Malcolm assured me I wasn’t the first Midwesterner befuddled by his invitation to hunt ducks. But the more he talked about the region’s waters and natural resources, the more it made sense why so many locals love hunting ducks in New Mexico and its western neighbor, Arizona.

“When you look at the Southwest’s arid landscape, you can’t help but think about water—and when and where you’ll find it,” Malcolm said. “The drier this region gets, the greater the ducks will be concentrated wherever they find water. You’ll find them on the reservoirs, along the rivers and back in the marshes. But wherever you find ducks, you’ll also find duck hunters. It gets pretty crazy out there some weekends.”

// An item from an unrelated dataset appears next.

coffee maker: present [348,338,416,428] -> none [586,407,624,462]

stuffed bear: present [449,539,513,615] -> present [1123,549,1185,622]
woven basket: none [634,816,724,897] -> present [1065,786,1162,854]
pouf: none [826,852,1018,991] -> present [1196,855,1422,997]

When we pulled into one of those marshes that Monday morning, Malcolm said we’d likely hunt from a distant brushy patch of salt-cedar, a now-unwelcome invasive species introduced to the Pecos and Rio Grande river basins during Leopold’s era to help stabilize the Southwest’s streambanks. After Malcolm parked his truck, we gathered our gear and talked with other hunters several minutes, assuring them we’d walk beyond their intended setups.

Later, as the minutes ticked down to legal shooting time, Malcolm moved us closer to his decoys, where we quickly fashioned a makeshift blind with brush, branches and plants we pulled from the shallow waters. When shooting light finally arrived, we enjoyed some of the best duck hunting I’ve known, finishing about 9 a.m. with a hen mallard, two drake gadwalls and six wigeons.

Changing, Plucking and Eating
When time expired and work beckoned, we waded back to Malcolm’s truck, where I gutted our ducks and laid them atop ice inside a thermal bag while Malcolm changed into his office garb. His transformation was impressive. One minute he was just another wader-wearing duck hunter with mud in his hair, and now he was just another young urban professional in black shoes with mud in his hair, destined for tardiness at an important meeting.

When he dropped me off at my truck about 90 minutes later, he promised to send a marinade recipe to his wife. “If you’ll clean our ducks back at my place, I’ll grill four of them for dinner when I get home tonight,” he said.

I liked that idea, and promised to pluck our ducks rather than skin and breast them.

“Ah, the gold standard,” Malcolm said. “Plucking takes longer, but plucked ducks taste so much better.”

He then quoted author Steven Rinella, who often paraphrases the late poet and author Jim Harrison, who reportedly said, “To skin a bird is a sin against God and man.” As Rinella wrote: “By which [Harrison] meant, pluck your damn birds, don’t skin them. The skin retains the flavor and adds some much-needed fat. And it looks cool.”

After returning to the Malcolms’ home, I set to plucking in their backyard while Shoshana waited for the new marinade recipe. “You’ll have it soon,” I promised. “Karl said you’ll need to soak the ducks at least four hours before he starts the grill.”

That evening Malcolm grilled duck and Alaska halibut for me, Sho and their daughter, Clara, age 3. We didn’t think to toast Leopold while eating our feast, and drinking our beer and wine, but Malcolm paused to praise my plucking.

Although such skills never bring fame, they’re valuable assets worth sharing with friends.